WORK INSTRUCTIONS - Put the lines of the items below into a JSON list of strings, one string per line, starting at the line that contains "193: (635, 641)" and ending at the line that contains "202: (254, 199)", with both of those lines included. Leave out blank lines and any lines that mark pictures.
BEGIN DATA SUPPLIED
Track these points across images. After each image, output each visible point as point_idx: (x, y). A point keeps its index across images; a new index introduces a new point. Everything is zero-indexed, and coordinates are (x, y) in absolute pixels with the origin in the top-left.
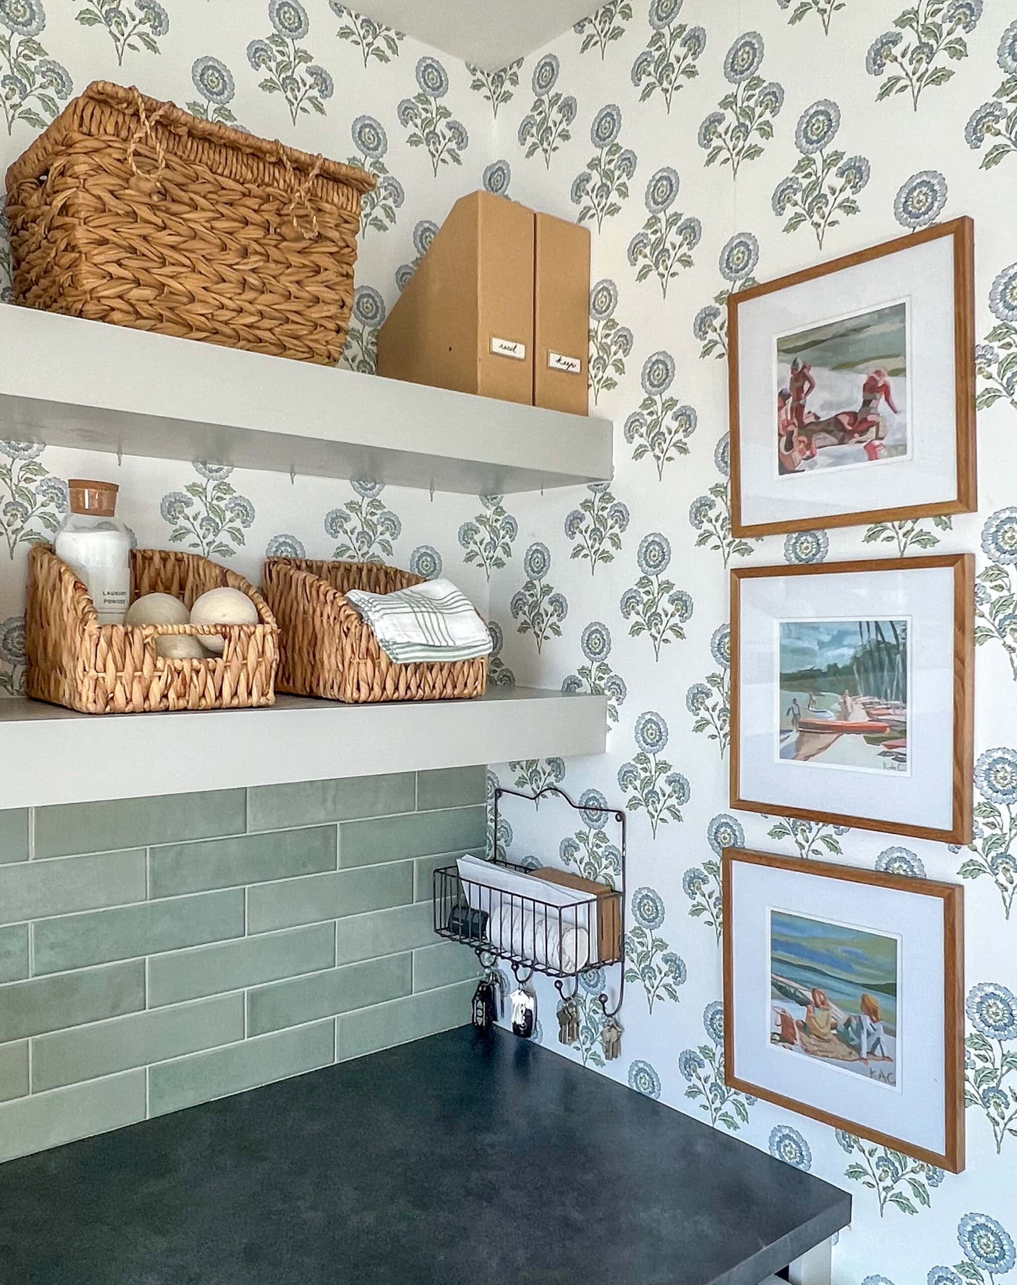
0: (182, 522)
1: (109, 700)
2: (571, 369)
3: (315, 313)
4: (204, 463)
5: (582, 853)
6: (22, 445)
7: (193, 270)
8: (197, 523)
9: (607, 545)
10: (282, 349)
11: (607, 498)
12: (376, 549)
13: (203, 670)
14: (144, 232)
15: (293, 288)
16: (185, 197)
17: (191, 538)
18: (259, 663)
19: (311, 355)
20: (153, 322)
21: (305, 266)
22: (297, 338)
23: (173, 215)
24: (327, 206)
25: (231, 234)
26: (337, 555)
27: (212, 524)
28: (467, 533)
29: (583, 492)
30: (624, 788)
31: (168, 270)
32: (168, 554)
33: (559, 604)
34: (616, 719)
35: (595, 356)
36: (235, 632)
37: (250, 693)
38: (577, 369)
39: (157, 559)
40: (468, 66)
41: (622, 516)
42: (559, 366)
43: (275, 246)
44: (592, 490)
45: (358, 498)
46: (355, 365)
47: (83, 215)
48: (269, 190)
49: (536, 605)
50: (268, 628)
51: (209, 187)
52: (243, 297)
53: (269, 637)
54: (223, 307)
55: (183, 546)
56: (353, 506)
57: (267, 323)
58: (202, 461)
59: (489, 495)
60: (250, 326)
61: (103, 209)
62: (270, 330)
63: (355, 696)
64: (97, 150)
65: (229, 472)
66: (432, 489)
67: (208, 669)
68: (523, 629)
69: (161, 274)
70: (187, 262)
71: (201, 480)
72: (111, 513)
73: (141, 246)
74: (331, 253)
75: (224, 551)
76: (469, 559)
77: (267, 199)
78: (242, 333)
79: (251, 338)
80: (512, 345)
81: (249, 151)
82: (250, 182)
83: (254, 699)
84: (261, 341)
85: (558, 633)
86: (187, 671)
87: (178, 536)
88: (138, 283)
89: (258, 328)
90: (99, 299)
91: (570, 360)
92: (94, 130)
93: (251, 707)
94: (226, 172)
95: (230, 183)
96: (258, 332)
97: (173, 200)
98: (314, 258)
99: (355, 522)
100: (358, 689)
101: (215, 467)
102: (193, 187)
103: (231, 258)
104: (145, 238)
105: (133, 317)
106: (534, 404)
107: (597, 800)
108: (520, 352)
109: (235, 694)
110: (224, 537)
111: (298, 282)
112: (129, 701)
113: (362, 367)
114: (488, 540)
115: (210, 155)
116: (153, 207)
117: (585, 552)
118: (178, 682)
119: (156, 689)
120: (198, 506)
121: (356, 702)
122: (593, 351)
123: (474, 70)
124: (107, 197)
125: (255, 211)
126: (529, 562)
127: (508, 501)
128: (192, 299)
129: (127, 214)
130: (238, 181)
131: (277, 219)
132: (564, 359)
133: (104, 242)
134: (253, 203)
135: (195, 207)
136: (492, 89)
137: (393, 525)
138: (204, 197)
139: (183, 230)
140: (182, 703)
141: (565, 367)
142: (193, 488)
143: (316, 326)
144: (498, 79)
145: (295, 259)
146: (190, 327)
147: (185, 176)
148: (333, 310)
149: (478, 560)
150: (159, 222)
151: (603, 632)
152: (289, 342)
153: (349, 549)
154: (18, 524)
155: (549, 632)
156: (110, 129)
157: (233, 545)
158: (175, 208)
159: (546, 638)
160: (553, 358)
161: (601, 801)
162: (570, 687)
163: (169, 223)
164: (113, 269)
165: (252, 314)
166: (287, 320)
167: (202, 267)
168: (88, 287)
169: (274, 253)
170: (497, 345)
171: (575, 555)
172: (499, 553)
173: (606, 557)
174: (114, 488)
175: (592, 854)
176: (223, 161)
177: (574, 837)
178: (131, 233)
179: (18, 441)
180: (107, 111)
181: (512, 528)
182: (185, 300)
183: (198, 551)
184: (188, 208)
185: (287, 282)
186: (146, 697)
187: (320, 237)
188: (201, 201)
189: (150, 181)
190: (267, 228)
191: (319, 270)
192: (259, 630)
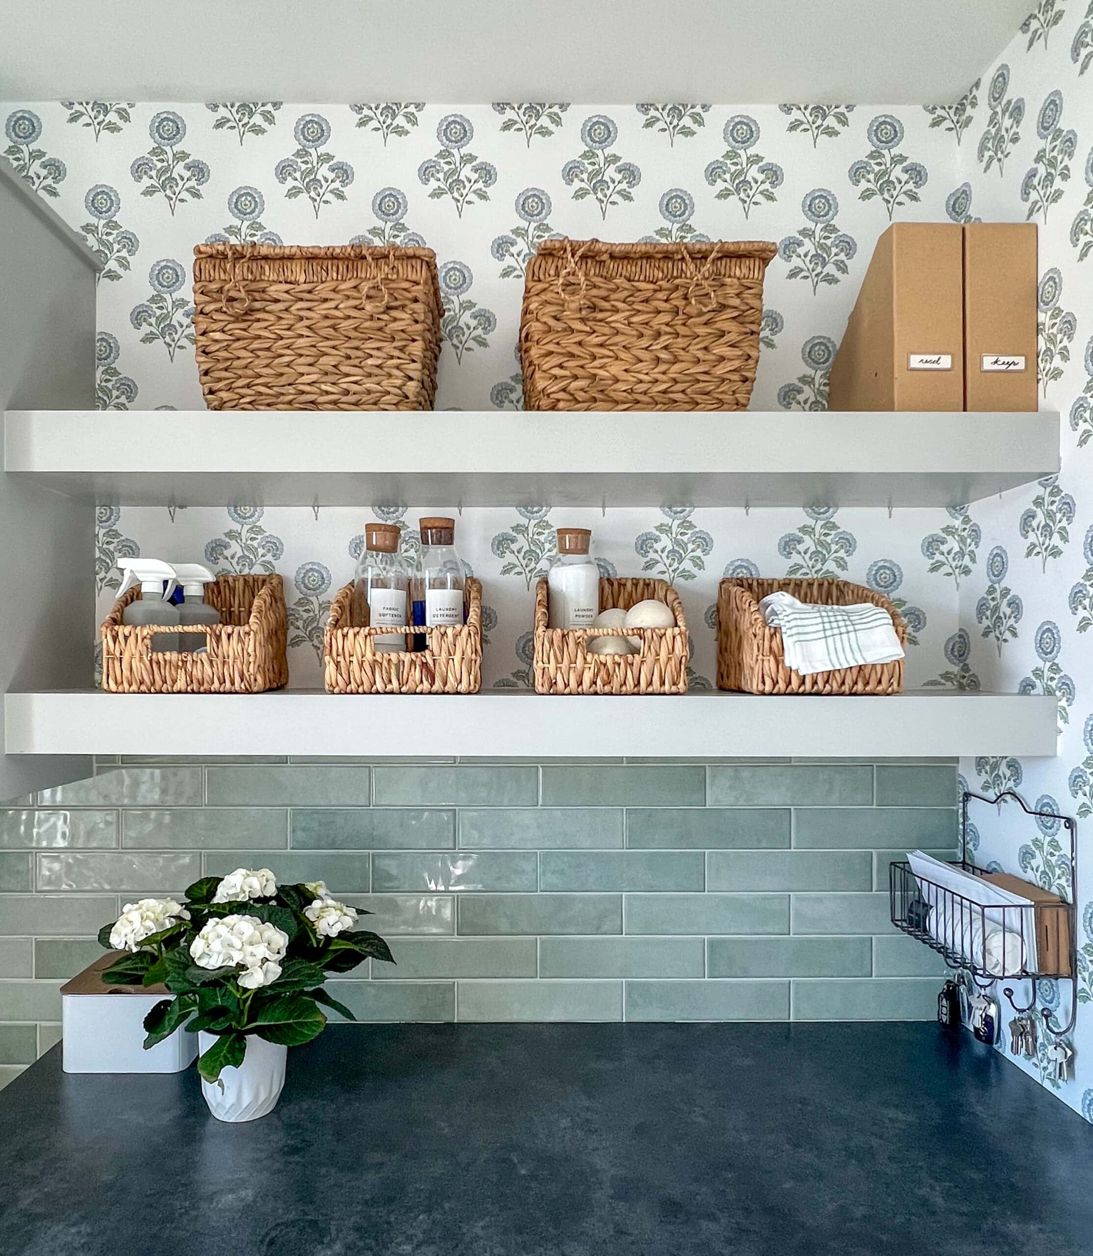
0: (652, 555)
1: (553, 684)
2: (1012, 367)
3: (720, 370)
4: (670, 508)
5: (1038, 861)
6: (535, 509)
7: (617, 358)
8: (664, 555)
9: (1056, 540)
10: (694, 405)
11: (1056, 491)
12: (831, 566)
13: (622, 665)
14: (577, 339)
15: (700, 354)
16: (607, 305)
17: (660, 567)
18: (669, 659)
19: (720, 405)
20: (586, 405)
21: (710, 334)
22: (707, 394)
23: (601, 321)
24: (728, 280)
25: (647, 323)
26: (791, 573)
27: (676, 555)
28: (931, 545)
29: (1035, 489)
30: (1075, 794)
31: (597, 363)
32: (638, 580)
33: (1016, 605)
34: (1066, 722)
35: (1044, 349)
36: (648, 634)
37: (663, 683)
38: (1021, 366)
39: (629, 585)
40: (925, 108)
41: (1069, 507)
42: (996, 367)
43: (684, 324)
44: (1042, 486)
45: (811, 522)
46: (807, 406)
47: (536, 338)
48: (677, 281)
49: (996, 608)
50: (677, 630)
51: (626, 293)
52: (656, 370)
53: (678, 638)
54: (641, 382)
55: (653, 574)
56: (806, 530)
57: (679, 387)
58: (668, 505)
59: (956, 506)
60: (665, 392)
61: (550, 330)
62: (683, 391)
63: (761, 687)
64: (544, 290)
65: (690, 512)
66: (890, 506)
67: (626, 662)
68: (986, 634)
69: (592, 367)
70: (611, 354)
71: (667, 520)
72: (585, 551)
73: (576, 350)
74: (734, 318)
75: (687, 576)
76: (934, 569)
77: (677, 288)
78: (656, 399)
79: (664, 400)
80: (935, 358)
81: (660, 256)
82: (662, 279)
83: (667, 688)
84: (676, 402)
85: (1015, 635)
86: (610, 664)
87: (648, 566)
88: (576, 377)
89: (672, 392)
90: (548, 395)
91: (1010, 359)
92: (542, 277)
93: (664, 694)
94: (642, 278)
95: (642, 285)
96: (671, 395)
97: (601, 311)
98: (718, 325)
99: (808, 543)
100: (764, 682)
101: (679, 509)
102: (613, 297)
103: (644, 343)
104: (580, 343)
105: (572, 403)
106: (965, 410)
107: (1051, 807)
108: (946, 362)
109: (650, 683)
110: (687, 565)
111: (706, 348)
112: (566, 685)
113: (815, 406)
114: (956, 549)
115: (628, 269)
116: (583, 320)
117: (1037, 549)
118: (603, 673)
119: (587, 677)
120: (665, 541)
121: (763, 694)
122: (1042, 345)
123: (935, 108)
124: (552, 322)
125: (666, 301)
126: (991, 565)
127: (974, 510)
128: (617, 381)
129: (564, 330)
130: (652, 282)
131: (684, 302)
132: (1002, 359)
133: (550, 353)
134: (662, 295)
135: (617, 311)
136: (955, 119)
137: (848, 543)
138: (624, 302)
139: (607, 330)
140: (607, 689)
141: (1004, 367)
142: (661, 528)
143: (723, 380)
144: (960, 109)
145: (702, 331)
146: (617, 402)
147: (609, 290)
148: (737, 364)
149: (946, 569)
150: (588, 329)
151: (1054, 631)
152: (699, 398)
153: (802, 567)
154: (533, 565)
155: (1008, 635)
156: (552, 272)
157: (695, 571)
158: (600, 316)
159: (1005, 641)
160: (988, 363)
161: (1054, 808)
162: (1026, 688)
163: (596, 328)
164: (557, 371)
165: (665, 382)
166: (698, 381)
167: (623, 355)
168: (540, 388)
169: (682, 330)
170: (915, 361)
171: (1029, 554)
172: (967, 560)
173: (1056, 553)
174: (588, 532)
175: (1047, 863)
176: (638, 269)
177: (1030, 844)
178: (569, 342)
179: (532, 506)
180: (550, 261)
181: (976, 534)
182: (610, 382)
183: (665, 577)
184: (609, 314)
185: (695, 350)
186: (580, 683)
187: (723, 307)
188: (620, 305)
189: (575, 302)
190: (676, 311)
191: (722, 334)
192: (669, 632)
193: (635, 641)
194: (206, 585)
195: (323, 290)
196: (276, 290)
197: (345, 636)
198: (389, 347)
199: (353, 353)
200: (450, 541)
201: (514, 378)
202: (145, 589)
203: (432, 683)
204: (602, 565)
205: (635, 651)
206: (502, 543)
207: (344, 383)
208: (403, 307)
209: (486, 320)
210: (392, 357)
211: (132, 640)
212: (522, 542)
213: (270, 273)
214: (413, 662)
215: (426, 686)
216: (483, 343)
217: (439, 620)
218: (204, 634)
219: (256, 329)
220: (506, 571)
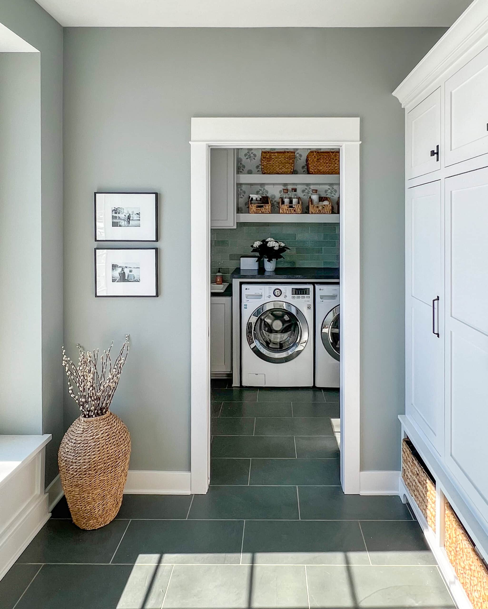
0: (327, 193)
1: (312, 213)
3: (336, 168)
8: (329, 193)
13: (322, 210)
15: (333, 166)
17: (328, 195)
18: (328, 209)
19: (336, 173)
20: (317, 173)
23: (319, 161)
25: (325, 162)
27: (331, 193)
31: (318, 167)
36: (326, 205)
37: (328, 212)
39: (323, 198)
47: (310, 164)
52: (327, 169)
54: (324, 170)
55: (327, 196)
62: (331, 171)
64: (311, 157)
70: (320, 166)
72: (317, 193)
74: (338, 161)
75: (333, 196)
77: (329, 157)
78: (327, 172)
84: (330, 173)
86: (320, 210)
87: (327, 195)
88: (315, 169)
90: (311, 172)
92: (311, 155)
95: (325, 156)
98: (335, 162)
103: (325, 164)
105: (315, 173)
109: (326, 212)
110: (333, 195)
112: (314, 213)
115: (323, 154)
116: (317, 161)
119: (317, 211)
120: (329, 191)
124: (312, 162)
128: (321, 170)
133: (312, 166)
134: (328, 158)
135: (321, 160)
139: (320, 163)
140: (320, 213)
142: (329, 189)
145: (333, 163)
146: (321, 173)
147: (320, 157)
150: (317, 163)
152: (333, 172)
157: (334, 195)
164: (313, 168)
166: (333, 170)
167: (322, 166)
174: (317, 190)
178: (315, 164)
180: (312, 153)
185: (332, 165)
186: (316, 212)
187: (336, 160)
188: (322, 159)
189: (315, 160)
190: (330, 160)
191: (336, 163)
192: (329, 205)
193: (324, 206)
194: (260, 198)
195: (280, 157)
196: (273, 157)
197: (283, 206)
198: (289, 165)
199: (284, 166)
200: (296, 191)
201: (305, 165)
202: (254, 199)
203: (295, 212)
204: (319, 195)
205: (324, 208)
206: (303, 191)
207: (283, 170)
208: (291, 159)
209: (301, 156)
210: (289, 166)
211: (254, 206)
212: (306, 191)
213: (272, 154)
214: (293, 210)
215: (294, 213)
216: (300, 159)
217: (295, 204)
218: (263, 205)
219: (270, 162)
220: (304, 195)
END DATA SUPPLIED
SOLUTION FOR THIS TASK -
[
  "193: (635, 641)",
  "194: (206, 585)",
  "195: (323, 290)",
  "196: (276, 290)",
  "197: (345, 636)",
  "198: (389, 347)",
  "199: (353, 353)",
  "200: (450, 541)",
  "201: (514, 378)",
  "202: (145, 589)",
  "203: (432, 683)",
  "204: (602, 565)",
  "205: (635, 651)",
  "206: (502, 543)",
  "207: (344, 383)",
  "208: (403, 307)",
  "209: (486, 320)",
  "210: (392, 357)",
  "211: (132, 640)",
  "212: (522, 542)",
  "213: (270, 273)",
  "214: (413, 662)",
  "215: (426, 686)",
  "216: (483, 343)",
  "217: (439, 620)",
  "218: (204, 634)",
  "219: (256, 329)",
  "220: (506, 571)",
  "0: (327, 193)",
  "1: (312, 213)",
  "3: (336, 168)",
  "8: (329, 193)",
  "13: (322, 210)",
  "15: (333, 166)",
  "17: (328, 195)",
  "18: (328, 209)",
  "19: (336, 173)",
  "20: (317, 173)",
  "23: (319, 161)",
  "25: (325, 162)",
  "27: (331, 193)",
  "31: (318, 167)",
  "36: (326, 205)",
  "37: (328, 212)",
  "39: (323, 198)",
  "47: (310, 164)",
  "52: (327, 169)",
  "54: (324, 170)",
  "55: (327, 196)",
  "62: (331, 171)",
  "64: (311, 157)",
  "70: (320, 166)",
  "72: (317, 193)",
  "74: (338, 161)",
  "75: (333, 196)",
  "77: (329, 157)",
  "78: (327, 172)",
  "84: (330, 173)",
  "86: (320, 210)",
  "87: (327, 195)",
  "88: (315, 169)",
  "90: (311, 172)",
  "92: (311, 155)",
  "95: (325, 156)",
  "98: (335, 162)",
  "103: (325, 164)",
  "105: (315, 173)",
  "109: (326, 212)",
  "110: (333, 195)",
  "112: (314, 213)",
  "115: (323, 154)",
  "116: (317, 161)",
  "119: (317, 211)",
  "120: (329, 191)",
  "124: (312, 162)",
  "128: (321, 170)",
  "133: (312, 166)",
  "134: (328, 158)",
  "135: (321, 160)",
  "139: (320, 163)",
  "140: (320, 213)",
  "142: (329, 189)",
  "145: (333, 163)",
  "146: (321, 173)",
  "147: (320, 157)",
  "150: (317, 163)",
  "152: (333, 172)",
  "157: (334, 195)",
  "164: (313, 168)",
  "166: (333, 170)",
  "167: (322, 166)",
  "174: (317, 190)",
  "178: (315, 164)",
  "180: (312, 153)",
  "185: (332, 165)",
  "186: (316, 212)",
  "187: (336, 160)",
  "188: (322, 159)",
  "189: (315, 160)",
  "190: (330, 160)",
  "191: (336, 163)",
  "192: (329, 205)",
  "193: (324, 206)",
  "194: (260, 198)",
  "195: (280, 157)",
  "196: (273, 157)",
  "197: (283, 206)",
  "198: (289, 165)",
  "199: (284, 166)",
  "200: (296, 191)",
  "201: (305, 165)",
  "202: (254, 199)"
]